10.1017/s0025315400015253 ◽

1995 ◽

Vol 75 (1) ◽

pp. 141-151 ◽

Cited By ~ 49

Author(s):

G.O. Mackie

Keyword(s):

Nervous System ◽

Ciona Intestinalis ◽

Gonadotropin Releasing Hormone ◽

Nerve Plexus ◽

Full Extent ◽

Releasing Hormone ◽

Blood Sinus ◽

The Brain

Ciona intestinalis has a well developed nerve plexus associated with the dorsal strand, as first described by Marco Fedele. The dorsal strand plexus is immunoreactive with antisera against gonadotropin-releasing hormone.
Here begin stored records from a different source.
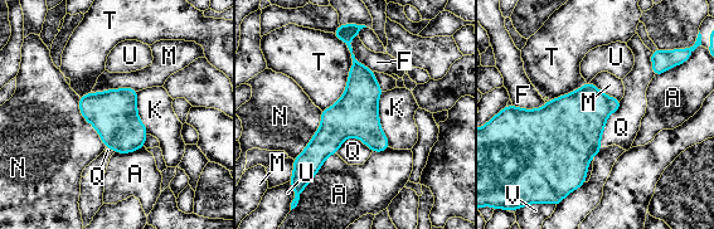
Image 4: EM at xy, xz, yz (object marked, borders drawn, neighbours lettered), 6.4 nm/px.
T touches over 500 nm
skip()
A, F, K, M, N, Q, T, U and V are other cells; continuous, no second cell

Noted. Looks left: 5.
free end
open(3d, 2 µm, image 1, (443, 52))

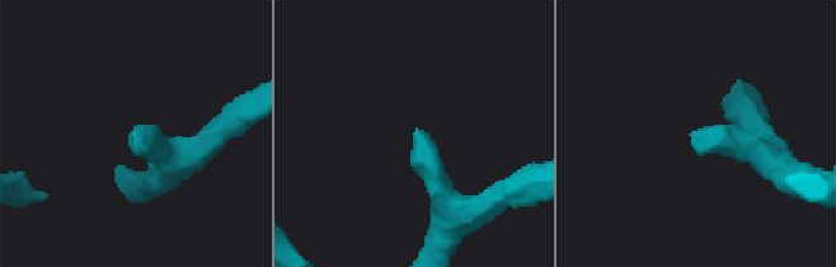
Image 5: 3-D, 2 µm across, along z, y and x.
shape alone is not enough
open(em, planes, plain, image 5, (692, 146))

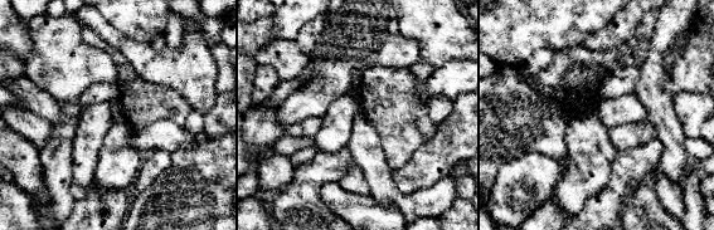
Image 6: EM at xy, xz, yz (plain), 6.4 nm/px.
see the neighbours
open(em, planes, borders, same)

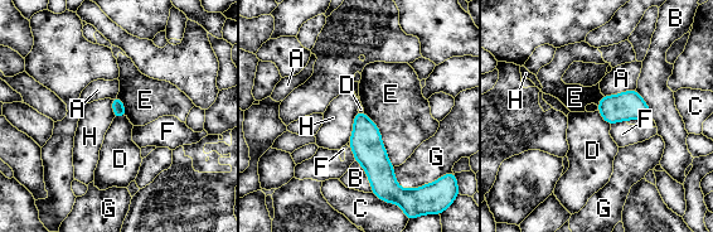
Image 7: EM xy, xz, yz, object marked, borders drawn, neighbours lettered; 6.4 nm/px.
E touches over 400 nm
skip()
A, B, C, D, E, F, G and H are other cells; border along (597, 111), (610, 125) in image 7; none of them fits

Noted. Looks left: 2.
an open end
open(em, xy, step 4, borders, image 1, (588, 143))

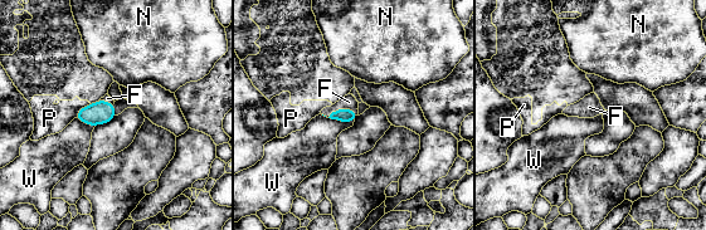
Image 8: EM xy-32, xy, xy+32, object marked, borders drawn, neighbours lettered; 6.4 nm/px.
F touches over 240 nm
add(image 8, (349, 102))
F is the same cell, N, P and W are other cells; it goes on there

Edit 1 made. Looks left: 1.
finish(add at image 8, rest unchecked)

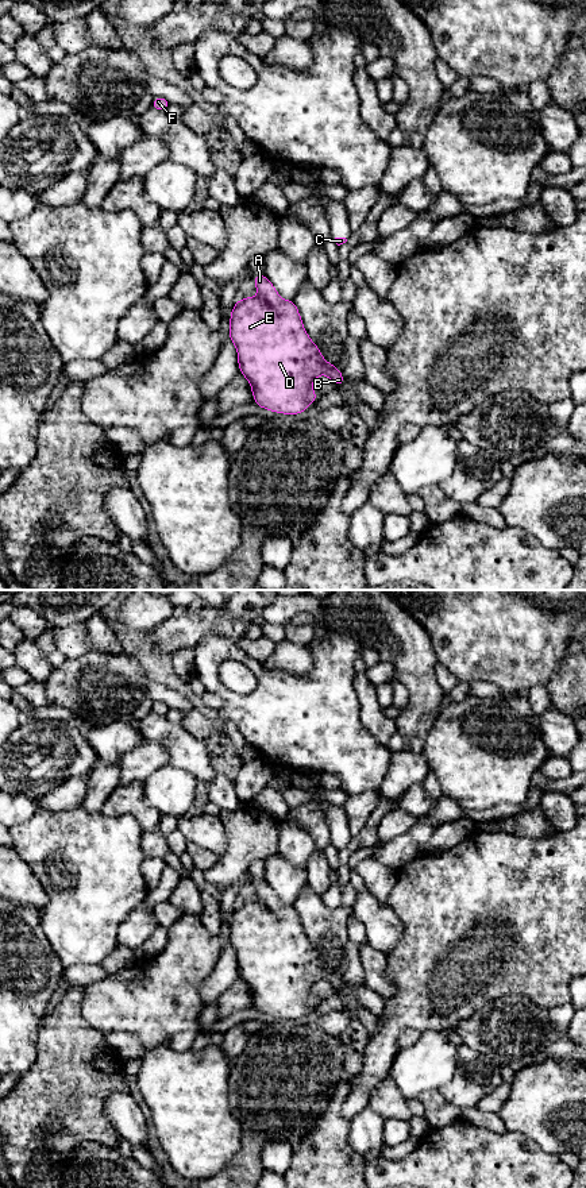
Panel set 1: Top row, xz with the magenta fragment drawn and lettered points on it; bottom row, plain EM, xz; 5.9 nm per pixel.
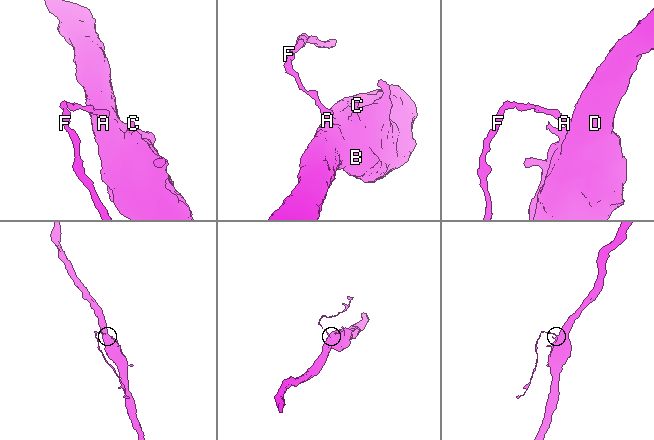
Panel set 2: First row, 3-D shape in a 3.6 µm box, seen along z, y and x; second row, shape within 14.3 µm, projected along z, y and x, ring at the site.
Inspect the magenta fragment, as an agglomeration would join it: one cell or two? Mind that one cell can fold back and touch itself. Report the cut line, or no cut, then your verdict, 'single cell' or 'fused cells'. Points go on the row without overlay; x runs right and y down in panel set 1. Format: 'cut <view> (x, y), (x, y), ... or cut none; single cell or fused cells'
cut none; single cell

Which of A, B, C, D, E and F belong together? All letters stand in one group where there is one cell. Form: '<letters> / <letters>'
A B C D E F

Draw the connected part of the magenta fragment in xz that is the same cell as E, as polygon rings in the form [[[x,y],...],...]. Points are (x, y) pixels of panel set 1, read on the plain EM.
[[[257,879],[252,888],[258,900],[238,904],[230,921],[228,942],[238,956],[239,976],[250,987],[254,1007],[259,1012],[290,1021],[304,1018],[311,1007],[317,1006],[313,986],[324,979],[340,992],[343,979],[323,963],[311,945],[294,906],[281,903],[265,879]]]

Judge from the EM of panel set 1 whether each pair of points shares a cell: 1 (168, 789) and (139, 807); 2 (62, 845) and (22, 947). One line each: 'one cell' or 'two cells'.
1: two cells
2: two cells

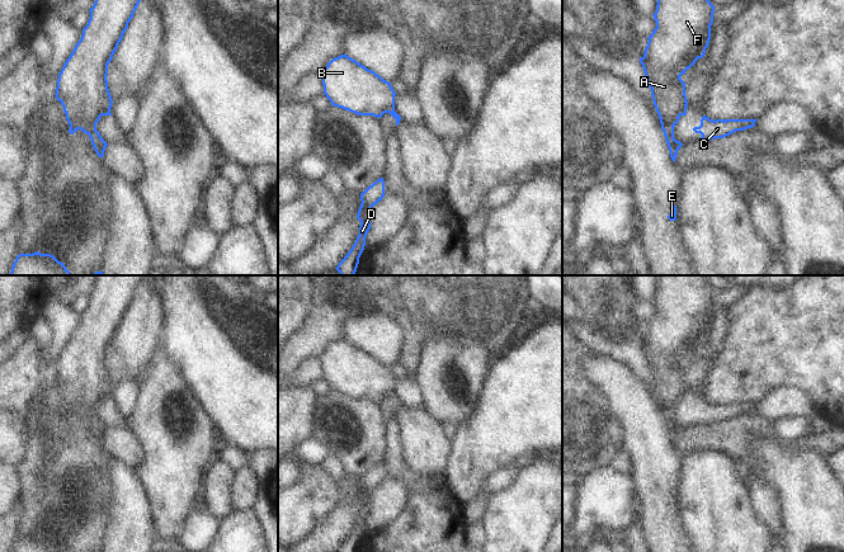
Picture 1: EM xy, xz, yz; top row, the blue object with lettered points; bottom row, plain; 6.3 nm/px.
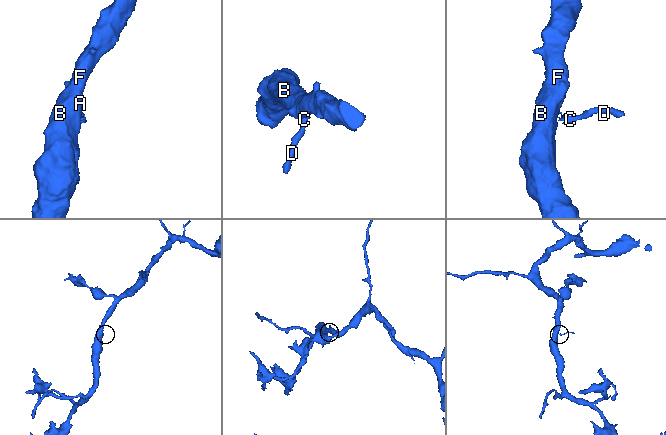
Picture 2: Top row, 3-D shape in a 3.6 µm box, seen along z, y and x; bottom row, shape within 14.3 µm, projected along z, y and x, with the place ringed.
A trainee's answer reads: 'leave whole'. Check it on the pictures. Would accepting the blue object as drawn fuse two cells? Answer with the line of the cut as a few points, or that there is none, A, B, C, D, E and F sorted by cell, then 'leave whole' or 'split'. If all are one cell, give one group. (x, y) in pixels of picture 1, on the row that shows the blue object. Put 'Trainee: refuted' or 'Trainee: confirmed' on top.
Trainee: refuted
cut in yz along (685, 108), (680, 114); A B E F / C D; split

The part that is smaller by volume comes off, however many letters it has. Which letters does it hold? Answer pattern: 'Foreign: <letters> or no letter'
Foreign: C, D

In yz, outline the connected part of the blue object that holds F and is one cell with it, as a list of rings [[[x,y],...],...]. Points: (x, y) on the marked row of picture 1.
[[[657,0],[656,28],[640,58],[674,162],[683,146],[674,138],[674,127],[688,107],[680,76],[704,56],[713,13],[709,0]]]

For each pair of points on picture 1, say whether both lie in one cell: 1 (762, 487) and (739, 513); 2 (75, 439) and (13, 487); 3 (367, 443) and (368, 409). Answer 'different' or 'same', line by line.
1: different
2: different
3: same

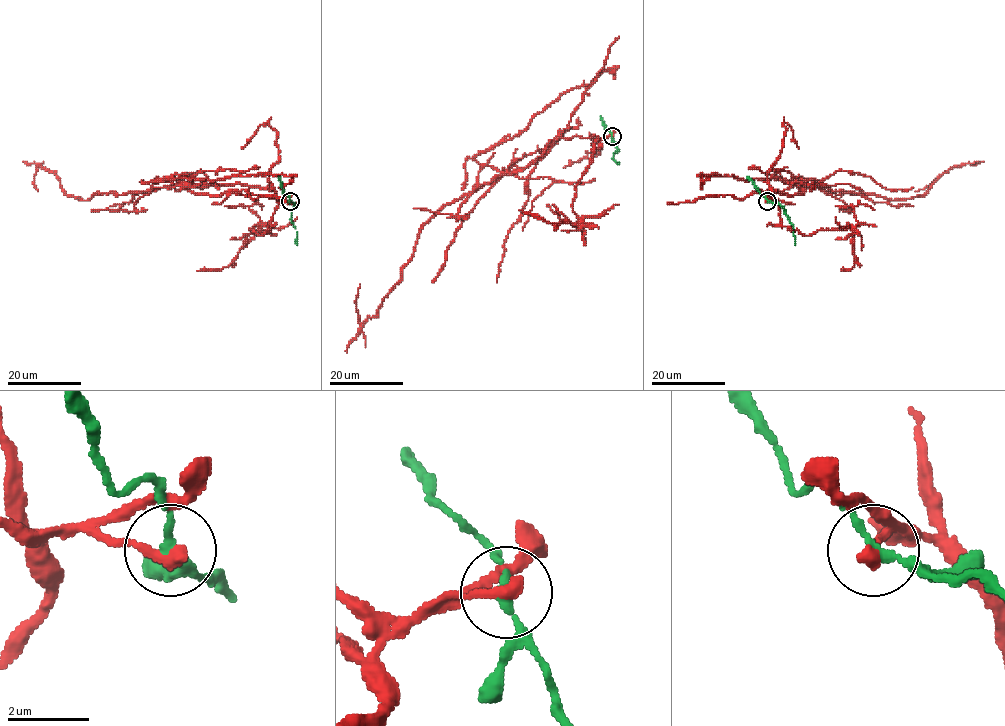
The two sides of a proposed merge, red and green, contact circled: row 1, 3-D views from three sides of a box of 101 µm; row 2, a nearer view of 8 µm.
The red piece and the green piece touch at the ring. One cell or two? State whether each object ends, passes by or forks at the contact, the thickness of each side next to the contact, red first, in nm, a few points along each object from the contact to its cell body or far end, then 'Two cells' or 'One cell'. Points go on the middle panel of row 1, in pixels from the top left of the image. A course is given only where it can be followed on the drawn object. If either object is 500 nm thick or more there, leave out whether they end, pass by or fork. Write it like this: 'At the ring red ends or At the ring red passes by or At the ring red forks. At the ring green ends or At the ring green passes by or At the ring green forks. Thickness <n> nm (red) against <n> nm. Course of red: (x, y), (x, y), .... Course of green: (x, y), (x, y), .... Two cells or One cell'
At the ring red ends. At the ring green passes by. Thickness 360 nm (red) against 220 nm. Course of red: (612, 136), (558, 137), (541, 159), (444, 204), (422, 225), (402, 278), (361, 324), (360, 284). Course of green: (612, 136), (617, 150), (613, 158), (619, 164). Two cells

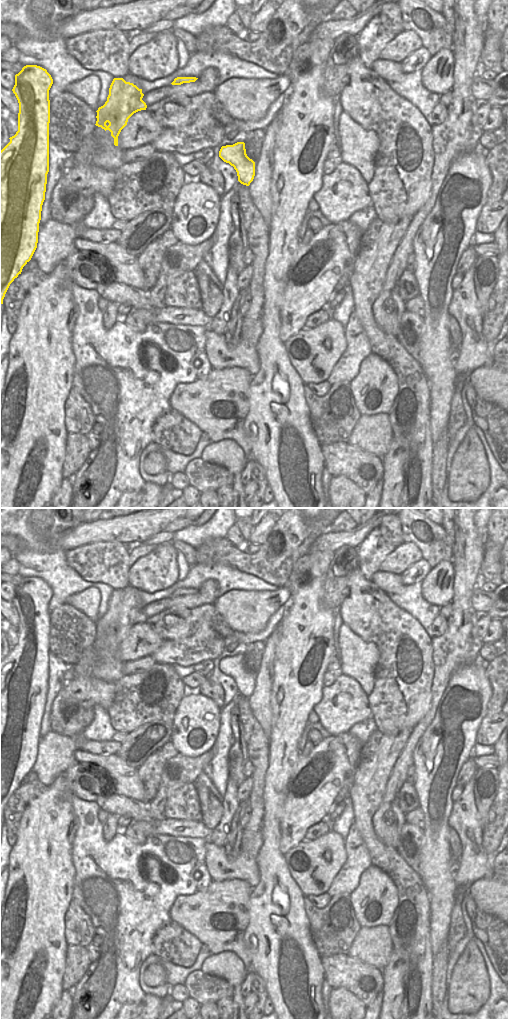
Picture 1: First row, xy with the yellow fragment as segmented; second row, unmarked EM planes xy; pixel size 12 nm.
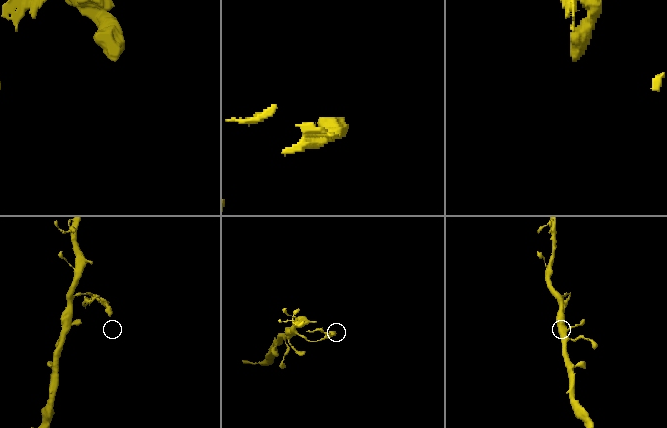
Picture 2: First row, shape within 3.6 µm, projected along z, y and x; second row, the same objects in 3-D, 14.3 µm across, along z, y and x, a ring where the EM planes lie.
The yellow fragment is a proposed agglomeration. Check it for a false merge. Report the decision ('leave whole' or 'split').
leave whole

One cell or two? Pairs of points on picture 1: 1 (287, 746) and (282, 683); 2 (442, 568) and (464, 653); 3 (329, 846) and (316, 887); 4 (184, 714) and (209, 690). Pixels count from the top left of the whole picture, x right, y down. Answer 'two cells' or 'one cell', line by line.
1: one cell
2: two cells
3: one cell
4: two cells

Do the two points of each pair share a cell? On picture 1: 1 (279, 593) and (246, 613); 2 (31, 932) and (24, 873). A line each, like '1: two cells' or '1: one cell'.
1: one cell
2: one cell

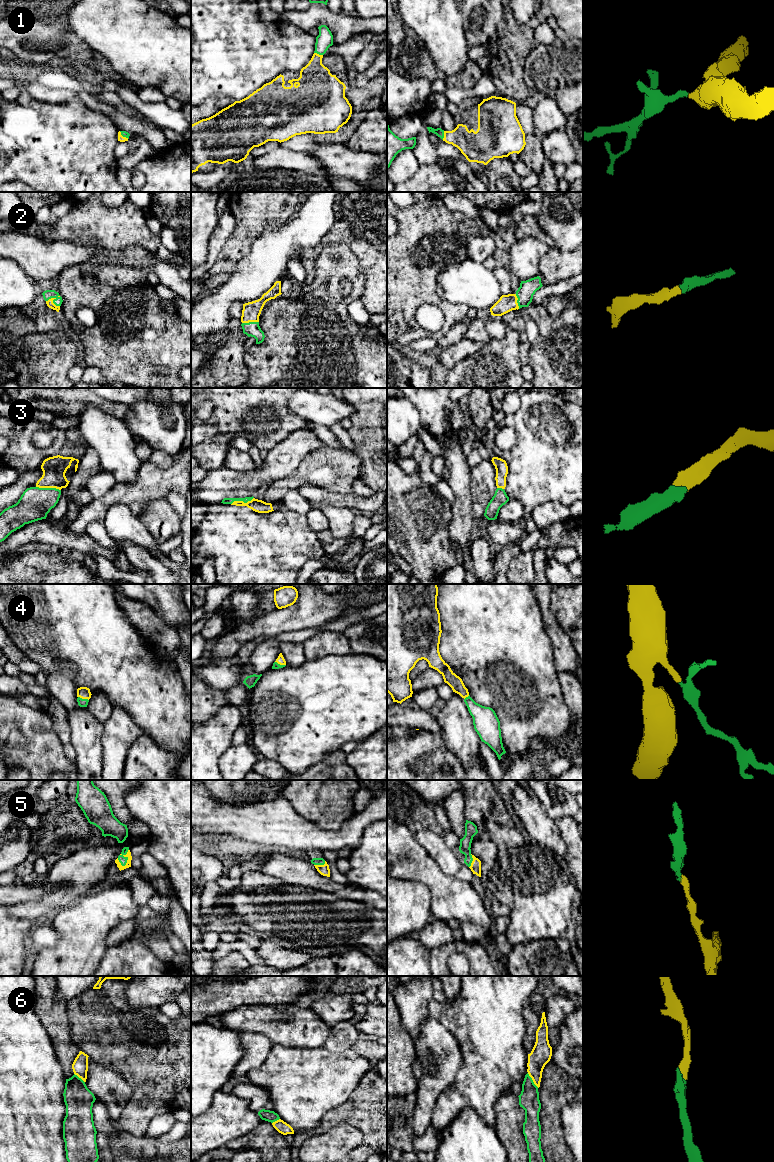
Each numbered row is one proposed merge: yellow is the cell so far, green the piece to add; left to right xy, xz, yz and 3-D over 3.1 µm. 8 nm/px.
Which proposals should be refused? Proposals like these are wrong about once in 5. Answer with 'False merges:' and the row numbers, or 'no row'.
False merges: no row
Immunoreactivity is seen in the cell bodies, which lie peripherally, and in processes which run throughout the dorsal blood sinus, enter the branchial sac and penetrate the brain via the visceral nerve. The plexus provides a rich innervation of the gonoducts, and processes have been seen in the gonads. The pericardium is not innervated by processes from the plexus and the rectum is poorly innervated, but the full extent of the plexus in the viscera remains uncertain. While this study confirms many of Fedele's observations, it does not support the view that the dorsal strand plexus is equivalent to the vertebrate visceral nervous system.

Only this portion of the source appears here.